* _Work required_: Print the passage of the w32lex page below word for word, starting with "This package contains" and going on through "distintct functions.".

An open API service indexing awesome lists of open source software.

https://github.com/maxpat78/w32lex

Equivalent shlex module for the Win32 world
https://github.com/maxpat78/w32lex

argument-parser argument-parsing lexer-parser python3 shlex split splitter win32

Last synced: 4 months ago
JSON representation

Equivalent shlex module for the Win32 world

Awesome Lists containing this project

README

          

w32lex
======

This package contains a pure Python 3 implementation of `split`, `join` and
`quote` functions similar to those found in the builtin `shlex.py` module, but
suitable for the Windows world.

It was tested against optimum [mslex](https://github.com/smoofra/mslex) project (v.1.2.0) and it
gives mostly the same results (but with no regexes used), with a difference: CommandLineToArgvW
(and parse_cmdline from VC run-time) parser and CMD parser/tokenizer are implemented in
distintct functions.

At a glance, a compatible modern Win32 parser follows such rules when splitting a command line:
- leading and trailing spaces are stripped from command line
- unquoted whitespace separates arguments
- quotes:
* `"` opens a block
* `""` opens and closes a block;
* `"""` opens, adds a literal `"` and closes a block
- backslashes, only if followed by `"`:
* `2n -> n`, and opens/closes a block
* `(2n+1) -> n`, and adds a literal `"`
- all other characters are simply copied.

* _Information_:
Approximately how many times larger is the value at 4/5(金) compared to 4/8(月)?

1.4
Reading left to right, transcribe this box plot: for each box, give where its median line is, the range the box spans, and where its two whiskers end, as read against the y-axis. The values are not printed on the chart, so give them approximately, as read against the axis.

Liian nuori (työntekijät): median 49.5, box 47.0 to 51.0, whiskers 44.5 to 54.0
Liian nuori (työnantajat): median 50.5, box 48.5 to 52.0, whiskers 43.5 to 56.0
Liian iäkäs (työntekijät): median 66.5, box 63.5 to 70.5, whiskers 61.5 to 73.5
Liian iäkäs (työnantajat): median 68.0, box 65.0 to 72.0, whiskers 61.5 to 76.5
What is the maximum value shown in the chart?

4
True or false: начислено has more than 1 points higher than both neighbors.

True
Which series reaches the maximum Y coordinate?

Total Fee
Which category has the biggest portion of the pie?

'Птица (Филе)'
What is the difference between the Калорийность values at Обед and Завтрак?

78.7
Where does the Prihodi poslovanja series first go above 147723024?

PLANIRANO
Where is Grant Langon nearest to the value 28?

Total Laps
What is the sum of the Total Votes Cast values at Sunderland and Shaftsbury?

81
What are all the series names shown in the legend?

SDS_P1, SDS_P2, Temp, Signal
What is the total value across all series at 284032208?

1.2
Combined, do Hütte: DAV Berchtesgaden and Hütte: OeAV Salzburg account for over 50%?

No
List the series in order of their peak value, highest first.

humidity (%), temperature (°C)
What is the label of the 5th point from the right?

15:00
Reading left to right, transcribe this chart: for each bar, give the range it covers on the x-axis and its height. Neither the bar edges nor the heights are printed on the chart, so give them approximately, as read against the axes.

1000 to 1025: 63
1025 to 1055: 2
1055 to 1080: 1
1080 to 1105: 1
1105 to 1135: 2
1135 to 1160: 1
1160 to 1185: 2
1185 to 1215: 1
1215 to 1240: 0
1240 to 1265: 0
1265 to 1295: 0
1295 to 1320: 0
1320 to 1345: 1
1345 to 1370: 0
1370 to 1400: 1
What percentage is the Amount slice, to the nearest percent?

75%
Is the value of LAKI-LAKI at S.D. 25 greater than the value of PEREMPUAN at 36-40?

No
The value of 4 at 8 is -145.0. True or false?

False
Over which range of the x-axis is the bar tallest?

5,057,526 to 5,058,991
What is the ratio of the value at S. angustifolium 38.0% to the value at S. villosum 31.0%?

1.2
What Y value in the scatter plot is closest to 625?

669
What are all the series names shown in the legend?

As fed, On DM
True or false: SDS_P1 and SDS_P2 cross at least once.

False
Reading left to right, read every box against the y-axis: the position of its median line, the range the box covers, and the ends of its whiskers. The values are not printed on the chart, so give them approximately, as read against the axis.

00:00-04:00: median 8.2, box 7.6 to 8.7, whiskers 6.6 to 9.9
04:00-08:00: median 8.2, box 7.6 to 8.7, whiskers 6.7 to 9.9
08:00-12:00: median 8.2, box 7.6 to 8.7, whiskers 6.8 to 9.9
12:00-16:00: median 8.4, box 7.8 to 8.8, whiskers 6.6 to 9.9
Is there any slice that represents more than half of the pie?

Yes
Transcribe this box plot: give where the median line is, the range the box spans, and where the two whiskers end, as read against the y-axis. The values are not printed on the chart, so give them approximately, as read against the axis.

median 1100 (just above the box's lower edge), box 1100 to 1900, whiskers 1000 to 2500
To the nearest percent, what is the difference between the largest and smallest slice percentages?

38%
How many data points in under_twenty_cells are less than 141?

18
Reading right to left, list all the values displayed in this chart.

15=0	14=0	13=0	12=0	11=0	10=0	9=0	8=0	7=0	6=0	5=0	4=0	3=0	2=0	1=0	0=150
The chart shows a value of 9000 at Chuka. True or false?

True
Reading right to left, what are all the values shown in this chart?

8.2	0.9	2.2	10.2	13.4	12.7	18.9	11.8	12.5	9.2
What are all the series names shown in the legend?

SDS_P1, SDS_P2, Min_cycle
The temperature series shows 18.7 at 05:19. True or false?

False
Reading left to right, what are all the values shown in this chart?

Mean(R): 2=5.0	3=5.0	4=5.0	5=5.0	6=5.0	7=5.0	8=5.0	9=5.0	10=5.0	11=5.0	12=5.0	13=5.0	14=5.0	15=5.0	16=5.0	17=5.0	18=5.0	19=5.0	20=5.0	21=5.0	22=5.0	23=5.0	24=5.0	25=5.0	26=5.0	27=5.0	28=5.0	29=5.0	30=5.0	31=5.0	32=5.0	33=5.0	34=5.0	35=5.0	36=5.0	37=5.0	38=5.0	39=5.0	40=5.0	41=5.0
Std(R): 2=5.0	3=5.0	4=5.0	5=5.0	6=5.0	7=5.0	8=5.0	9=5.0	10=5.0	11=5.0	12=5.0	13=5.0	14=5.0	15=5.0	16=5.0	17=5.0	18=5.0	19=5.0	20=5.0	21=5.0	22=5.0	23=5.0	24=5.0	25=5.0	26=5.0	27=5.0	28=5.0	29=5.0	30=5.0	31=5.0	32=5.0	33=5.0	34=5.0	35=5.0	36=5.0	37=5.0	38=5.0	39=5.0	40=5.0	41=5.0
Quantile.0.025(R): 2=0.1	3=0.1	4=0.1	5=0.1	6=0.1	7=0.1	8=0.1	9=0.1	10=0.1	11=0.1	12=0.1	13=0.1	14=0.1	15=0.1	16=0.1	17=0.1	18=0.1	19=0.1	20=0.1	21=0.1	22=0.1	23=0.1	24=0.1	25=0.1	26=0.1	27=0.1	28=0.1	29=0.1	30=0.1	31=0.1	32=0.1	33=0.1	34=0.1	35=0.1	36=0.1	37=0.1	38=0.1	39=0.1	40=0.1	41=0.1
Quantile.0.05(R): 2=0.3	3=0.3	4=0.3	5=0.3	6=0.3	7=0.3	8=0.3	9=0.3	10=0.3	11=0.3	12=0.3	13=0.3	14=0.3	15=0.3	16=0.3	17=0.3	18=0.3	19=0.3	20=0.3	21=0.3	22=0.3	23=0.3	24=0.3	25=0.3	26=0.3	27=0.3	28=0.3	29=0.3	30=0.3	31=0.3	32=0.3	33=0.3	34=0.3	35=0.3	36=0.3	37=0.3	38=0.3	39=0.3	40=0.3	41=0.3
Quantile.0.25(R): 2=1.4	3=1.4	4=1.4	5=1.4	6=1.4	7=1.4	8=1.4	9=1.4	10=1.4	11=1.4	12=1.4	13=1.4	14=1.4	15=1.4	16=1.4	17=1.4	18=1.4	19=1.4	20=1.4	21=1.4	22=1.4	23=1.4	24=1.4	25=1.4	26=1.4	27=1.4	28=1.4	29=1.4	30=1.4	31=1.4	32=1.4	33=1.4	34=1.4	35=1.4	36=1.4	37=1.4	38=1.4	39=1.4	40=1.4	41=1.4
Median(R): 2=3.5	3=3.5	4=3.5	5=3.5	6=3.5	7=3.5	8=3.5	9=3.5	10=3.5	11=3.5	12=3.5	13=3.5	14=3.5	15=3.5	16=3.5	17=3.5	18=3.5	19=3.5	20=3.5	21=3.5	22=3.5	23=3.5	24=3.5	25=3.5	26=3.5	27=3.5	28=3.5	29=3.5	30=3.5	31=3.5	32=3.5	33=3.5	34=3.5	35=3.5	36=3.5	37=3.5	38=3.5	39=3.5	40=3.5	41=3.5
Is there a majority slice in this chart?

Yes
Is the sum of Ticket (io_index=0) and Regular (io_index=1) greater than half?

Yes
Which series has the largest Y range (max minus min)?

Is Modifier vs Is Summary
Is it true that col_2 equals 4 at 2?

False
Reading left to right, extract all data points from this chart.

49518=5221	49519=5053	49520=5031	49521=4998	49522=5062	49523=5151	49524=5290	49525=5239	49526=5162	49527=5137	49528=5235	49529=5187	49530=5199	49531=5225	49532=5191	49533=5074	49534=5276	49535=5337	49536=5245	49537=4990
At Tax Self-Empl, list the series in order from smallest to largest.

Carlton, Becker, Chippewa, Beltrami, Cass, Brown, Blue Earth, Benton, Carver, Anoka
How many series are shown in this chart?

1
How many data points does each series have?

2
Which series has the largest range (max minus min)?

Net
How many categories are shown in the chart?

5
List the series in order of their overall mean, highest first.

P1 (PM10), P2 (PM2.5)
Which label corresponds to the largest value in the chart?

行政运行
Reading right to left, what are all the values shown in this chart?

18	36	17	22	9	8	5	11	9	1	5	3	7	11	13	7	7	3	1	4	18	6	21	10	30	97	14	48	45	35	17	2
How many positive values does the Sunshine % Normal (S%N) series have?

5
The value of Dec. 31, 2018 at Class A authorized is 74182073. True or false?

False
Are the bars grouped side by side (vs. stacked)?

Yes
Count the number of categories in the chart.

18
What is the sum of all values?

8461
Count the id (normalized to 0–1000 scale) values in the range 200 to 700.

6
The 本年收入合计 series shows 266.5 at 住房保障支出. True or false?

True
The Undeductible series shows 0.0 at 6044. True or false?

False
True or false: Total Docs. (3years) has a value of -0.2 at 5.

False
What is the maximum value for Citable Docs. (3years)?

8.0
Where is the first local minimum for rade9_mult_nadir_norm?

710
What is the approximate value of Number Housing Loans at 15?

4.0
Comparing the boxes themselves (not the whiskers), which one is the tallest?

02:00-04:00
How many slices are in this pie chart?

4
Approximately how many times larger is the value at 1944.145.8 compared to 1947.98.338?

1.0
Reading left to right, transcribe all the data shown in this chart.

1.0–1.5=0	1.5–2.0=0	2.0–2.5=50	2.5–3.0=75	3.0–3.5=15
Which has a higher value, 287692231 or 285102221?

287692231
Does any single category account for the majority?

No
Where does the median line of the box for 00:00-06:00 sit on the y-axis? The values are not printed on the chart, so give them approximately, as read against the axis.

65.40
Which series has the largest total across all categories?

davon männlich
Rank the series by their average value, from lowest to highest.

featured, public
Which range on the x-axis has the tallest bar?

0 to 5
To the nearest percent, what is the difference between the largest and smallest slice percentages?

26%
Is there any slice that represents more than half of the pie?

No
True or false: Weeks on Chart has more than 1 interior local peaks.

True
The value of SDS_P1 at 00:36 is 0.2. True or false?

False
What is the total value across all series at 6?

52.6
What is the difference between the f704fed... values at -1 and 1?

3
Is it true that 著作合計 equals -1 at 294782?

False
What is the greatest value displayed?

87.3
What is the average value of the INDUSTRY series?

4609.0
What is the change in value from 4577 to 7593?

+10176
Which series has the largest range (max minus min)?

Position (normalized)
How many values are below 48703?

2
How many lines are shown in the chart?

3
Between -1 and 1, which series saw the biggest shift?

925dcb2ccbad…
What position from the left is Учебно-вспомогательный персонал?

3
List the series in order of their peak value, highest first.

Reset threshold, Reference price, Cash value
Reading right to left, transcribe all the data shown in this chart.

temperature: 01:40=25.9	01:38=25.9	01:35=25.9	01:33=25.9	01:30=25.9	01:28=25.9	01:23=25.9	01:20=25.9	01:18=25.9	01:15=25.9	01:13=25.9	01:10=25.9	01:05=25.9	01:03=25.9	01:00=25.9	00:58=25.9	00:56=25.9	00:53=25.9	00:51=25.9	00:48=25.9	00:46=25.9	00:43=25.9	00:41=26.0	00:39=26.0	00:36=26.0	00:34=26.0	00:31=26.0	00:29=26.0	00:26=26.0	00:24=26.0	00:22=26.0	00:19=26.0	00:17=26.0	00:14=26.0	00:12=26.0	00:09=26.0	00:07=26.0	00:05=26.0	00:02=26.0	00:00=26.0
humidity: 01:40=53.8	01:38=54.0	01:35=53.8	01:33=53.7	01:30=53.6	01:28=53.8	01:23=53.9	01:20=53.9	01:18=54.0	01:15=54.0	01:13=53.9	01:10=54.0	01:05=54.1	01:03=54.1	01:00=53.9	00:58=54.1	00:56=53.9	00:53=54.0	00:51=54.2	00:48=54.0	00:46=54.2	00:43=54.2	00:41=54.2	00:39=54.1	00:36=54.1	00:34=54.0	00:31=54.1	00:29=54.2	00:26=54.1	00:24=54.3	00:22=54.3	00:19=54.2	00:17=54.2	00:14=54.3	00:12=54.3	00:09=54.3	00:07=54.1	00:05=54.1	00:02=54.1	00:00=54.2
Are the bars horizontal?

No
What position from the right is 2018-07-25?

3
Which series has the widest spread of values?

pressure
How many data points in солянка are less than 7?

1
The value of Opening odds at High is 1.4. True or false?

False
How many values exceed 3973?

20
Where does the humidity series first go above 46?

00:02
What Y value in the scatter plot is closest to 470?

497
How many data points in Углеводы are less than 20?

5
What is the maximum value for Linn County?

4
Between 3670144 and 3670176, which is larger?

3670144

* _Result_:
This package contains a pure Python 3 implementation of `split`, `join` and
`quote` functions similar to those found in the builtin `shlex.py` module, but
suitable for the Windows world.

It was tested against optimum [mslex](https://github.com/smoofra/mslex) project (v.1.2.0) and it
gives mostly the same results (but with no regexes used), with a difference: CommandLineToArgvW
(and parse_cmdline from VC run-time) parser and CMD parser/tokenizer are implemented in
distintct functions.